Derendingen

Vormundschaftsbehörde überlastet den Sozialdienst mit Aufträgen

Das Sozialdienst-Team an der Hauptstrasse 44 erhält Sukkurs.

Das Sozialdienst-Team an der Hauptstrasse 44 erhält Sukkurs.

Die Neuordnung im Vormundschaftswesen kostet die Gemeinden nun doch zusätzliches Geld. Der Sozialdienst Wasseramt Ost beantragt eine 60-Prozent-Stelle, um die aufgelaufenen Arbeiten bewältigen zu können.

Neu ist das Vormundschaftswesen in der Kindes- und Erwachsenenschutzbehörde im Departement des Innern organisiert. Vor dem Gemeinderat berichtete Olaf Wirtz, Leiter Sozialdienst Wasseramt Ost, von den Auswirkungen auf seine Mitarbeiterinnen und Mitarbeiter. «In diesem Jahr haben wir bereits 98 Abklärungs-Aufträge erhalten, jeder dauert im Schnitt 15 bis 20 Stunden. Das entspricht einer Vollzeitstelle.»

Wirz spricht von Überzeit, Stress und Überlastung und bestätigt, was Gemeindepräsident Kuno Tschumi als Präsident des Verbands Solothurner Einwohnergemeinden bereits öffentlich monierte. «Die KESB kann nicht unterscheiden zwischen Routinefällen und wichtigen Fällen und überlastet mit ihren Abklärungsaufträgen die Sozialdienste.»

Die Krux sei, dass die KESB die Aufträge an Private weitergeben dürfe, wenn der Sozialdienst den Auftrag nicht in der gesetzten Frist erledigen kann. «Die Kosten werden aber dem Sozialdienst verrechnet», so Wirtz.

«Es brennt»

Hinzu komme, dass die formaljuristische Mehrarbeit auch die Laien-Beistände verärgere. «Die laufen uns davon. Em Ende bleibt alles am Sozialdienst hängen. Wir bereiten die Suppe zu, wir schmecken sie ab und müssen sie am Ende auch auslöffeln», übte sich Olaf Wirtz in Sarkasmus. «Es brennt.» Als Folge der Mehrarbeit beantragt der Sozialdienst Wasseramt Ost eine Aufstockung um 60 Stellenprozente.

«In Grenchen mussten sie deswegen gar drei neue Stellen schaffen», weiss Tschumi. Olaf Wirtz will aber auch mit anderen Sozialdiensten in Kontakt treten. Ihm schwebe eine gemeinsame Abklärungsstelle vor. Beim Kanton indessen sind die Probleme erkannt. Kuno Tschumi hofft, dass sich die Lage mit der Einsetzung einer Task-Force verbessert. Er beantragte eine Befristung der zusätzlichen Stellenprozente auf zwei Jahre. Der Gemeinderat unterstützte ihn einstimmig.

• AUFGABE 1:
Nennen Sie alle Zahlen, die im Bericht über die Überlastung des Sozialdienstes in Ziffern geschrieben sind, jede nur einmal, und geben Sie an, worauf sich jede bezieht.
• AUFGABE 2:
Beantworten Sie die folgenden Fragen mithilfe des Berichts über die Überlastung des Sozialdienstes.
(a) Wie lange dauert ein Abklärungs-Auftrag im Schnitt?
(b) Was darf die KESB tun, wenn der Sozialdienst einen Auftrag nicht in der gesetzten Frist erledigen kann?
(c) Auf wie viele Jahre sollen die zusätzlichen Stellenprozente befristet werden?
• AUFGABE 3:
Setzen Sie den Bericht über die Überlastung des Sozialdienstes nach dem letzten Satz mit einigen weiteren Sätzen fort.
Die Zeilen werden zur Bearbeitung nicht gebraucht.

• INHALT DER ZEILEN:
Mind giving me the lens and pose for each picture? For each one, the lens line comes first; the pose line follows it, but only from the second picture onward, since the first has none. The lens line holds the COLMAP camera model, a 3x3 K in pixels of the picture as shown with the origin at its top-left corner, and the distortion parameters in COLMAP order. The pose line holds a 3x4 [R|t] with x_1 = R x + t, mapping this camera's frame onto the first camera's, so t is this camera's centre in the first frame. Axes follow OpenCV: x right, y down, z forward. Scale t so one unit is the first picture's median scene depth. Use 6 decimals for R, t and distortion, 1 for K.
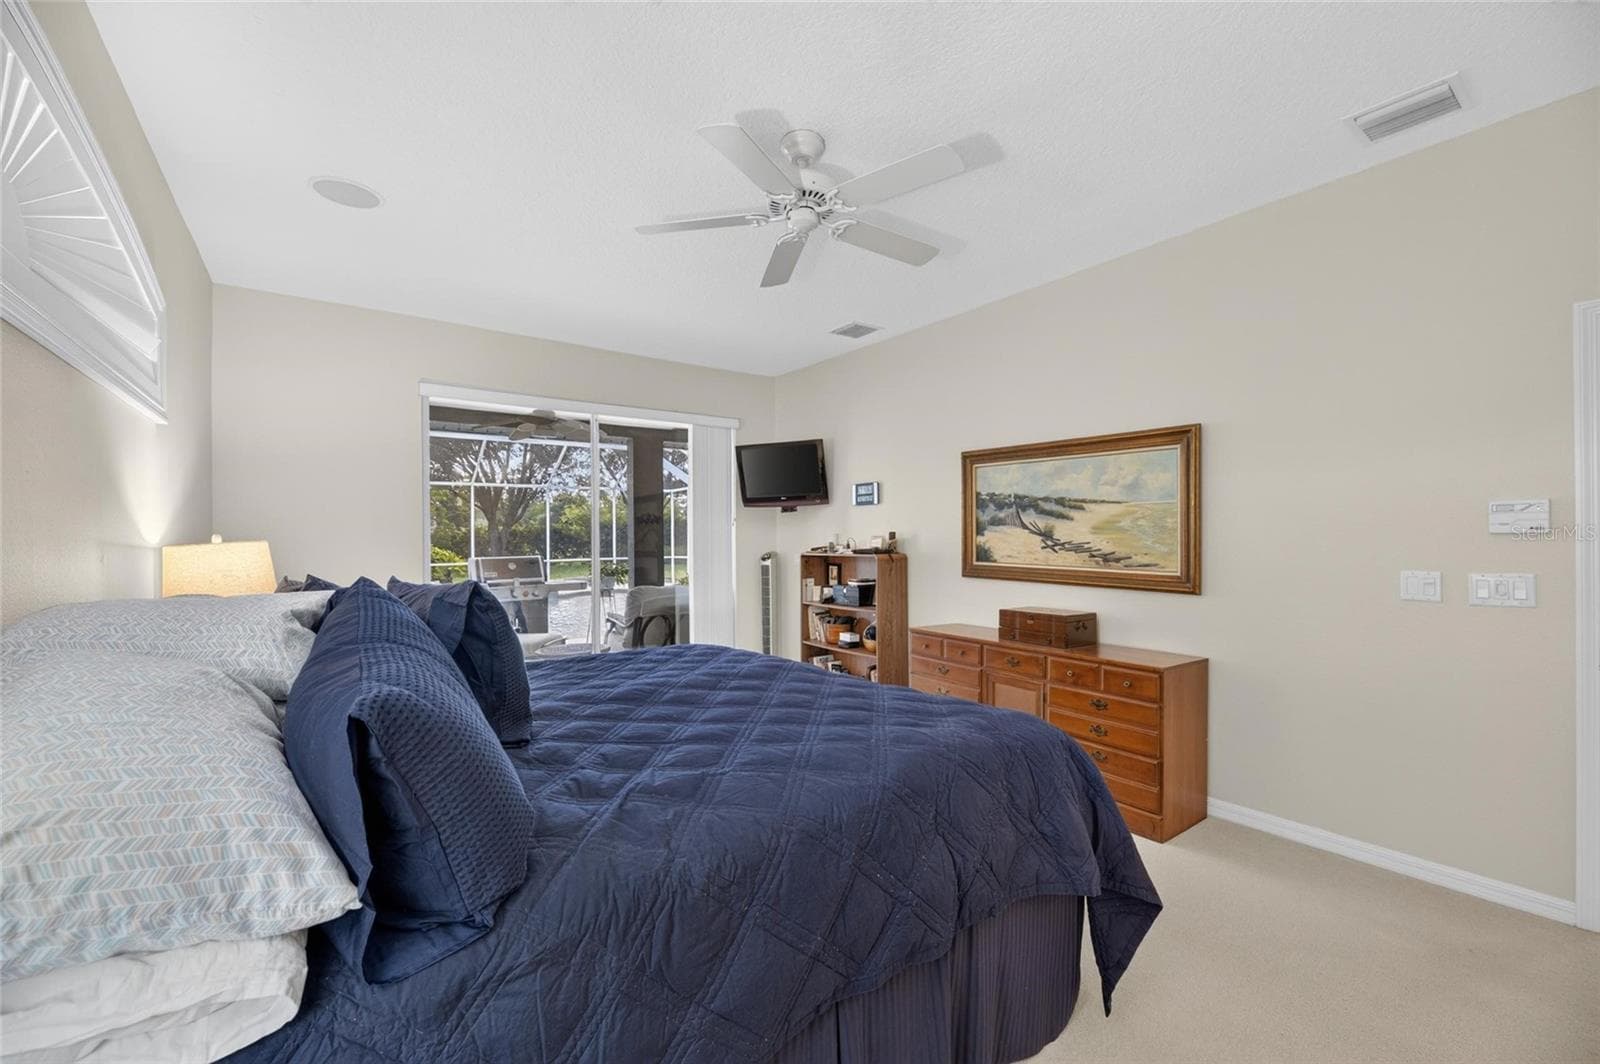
lens RADIAL K [[646.0, 0, 797.5], [0, 646.0, 532.8], [0, 0, 1]] dist [-0.000008, -0.001323]
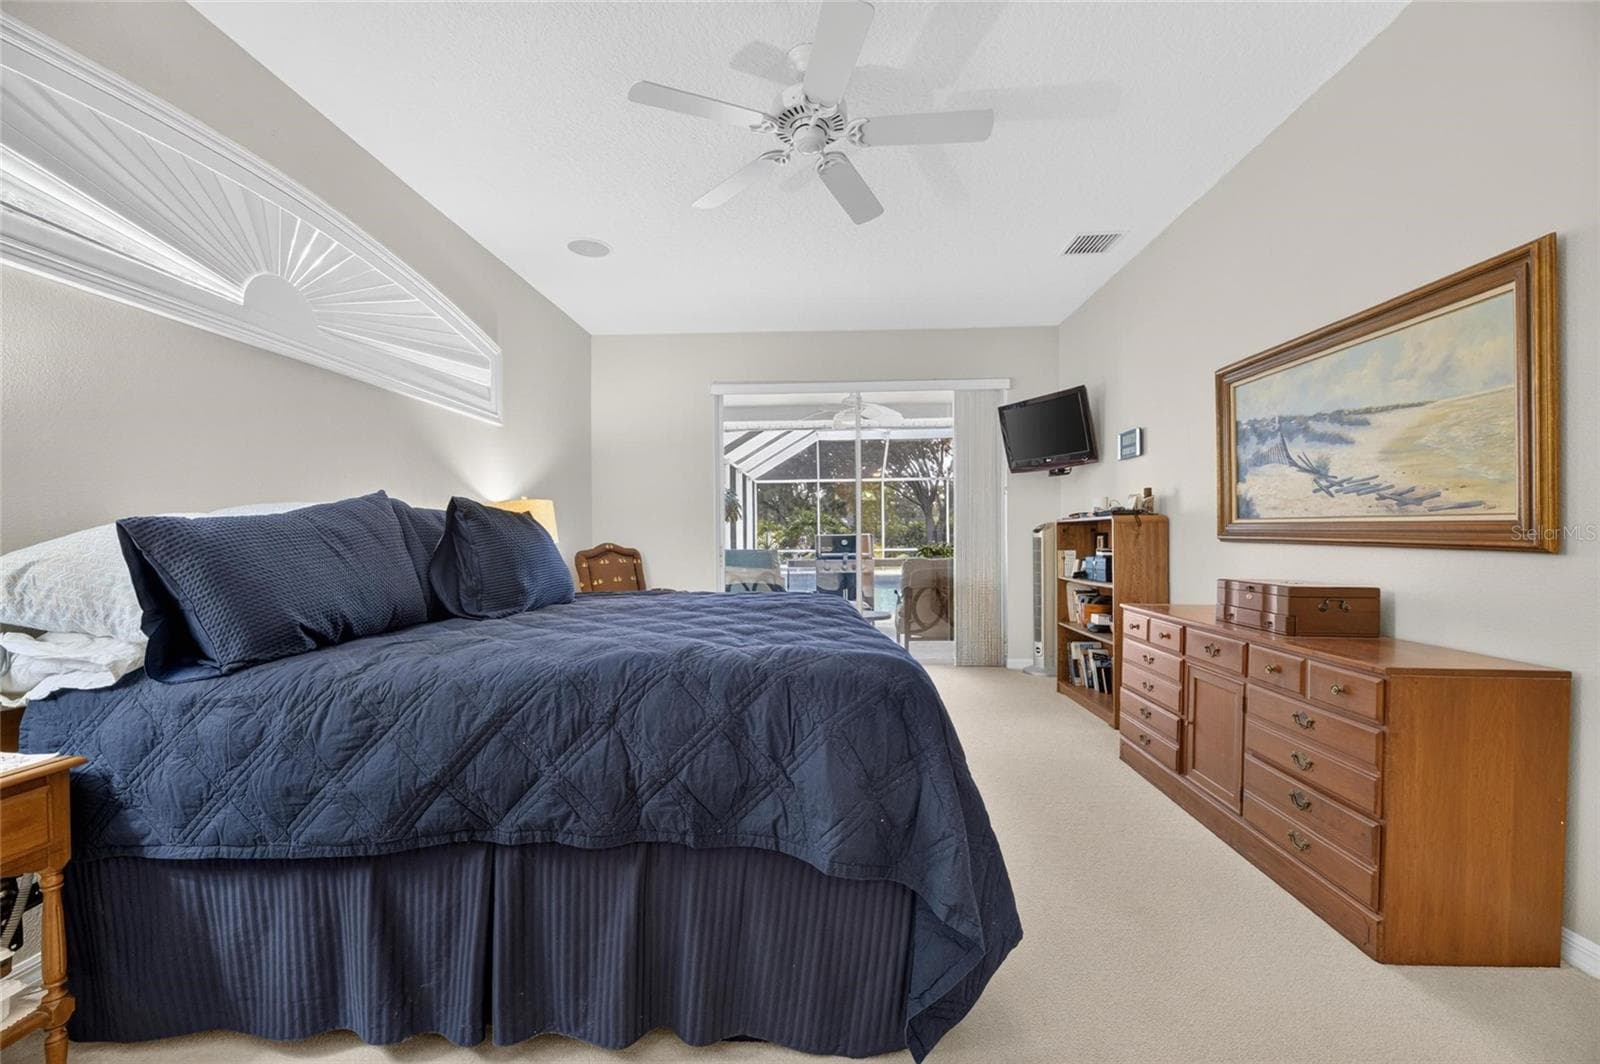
lens RADIAL K [[646.0, 0, 798.9], [0, 646.0, 534.6], [0, 0, 1]] dist [-0.000008, -0.001323]
pose [[0.776617, -0.001136, -0.629972, 0.393226], [0.004670, 0.999981, 0.003953, 0.063415], [0.629956, -0.006012, 0.776608, 0.157386]]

• LÖSUNG 1:
- 44: Hausnummer an der Hauptstrasse, wo das Sozialdienst-Team arbeitet
- 60: beantragte Stellenprozente (60-Prozent-Stelle)
- 98: Abklärungs-Aufträge, die der Sozialdienst in diesem Jahr bereits erhalten hat
- 15: untere Grenze der durchschnittlichen Stundenzahl pro Auftrag
- 20: obere Grenze der durchschnittlichen Stundenzahl pro Auftrag

• LÖSUNG 2:
(a) 15 bis 20 Stunden.
(b) Sie darf den Auftrag an Private weitergeben.
(c) Auf zwei Jahre.

• LÖSUNG 3:
«Nice to have» oder Service public

Ist das Geschäft mit den SBB-Tageskarten für eine Gemeinde «nice to have» oder gehört es zum Service public? Diese Frage scheidet die politischen Kräfte in Derendingen. FDP-Ersatzgemeinderat Michael Käsermann möchte alle Kosten von den Nutzern bezahlt wissen, auch die Verwaltungskosten, und fordert einen Franken zusätzlich zum Antrag der Administration, die aufgrund des höheren SBB-Inkassos eine Anpassung des Preises von 38 auf 40 Franken beantragte.

CVP-Ersatzmitglied Patrick Zwygart möchte neu auch Auswärtigen den Zugang zu den Derendinger SBB-Tageskarten ermöglichen. Dies aber zu einem teureren Preis von 42 Franken und einer Sperrfrist. CVP-Gemeinderat Urban Cueni will keine Vollkostenrechnung. «Hier können wir der Bevölkerung für einmal etwas geben.» Er beantragte deshalb, die alten Preise beizubehalten. Sein Antrag setzte sich durch.

Schulhaus Oberdorf weiter nutzen?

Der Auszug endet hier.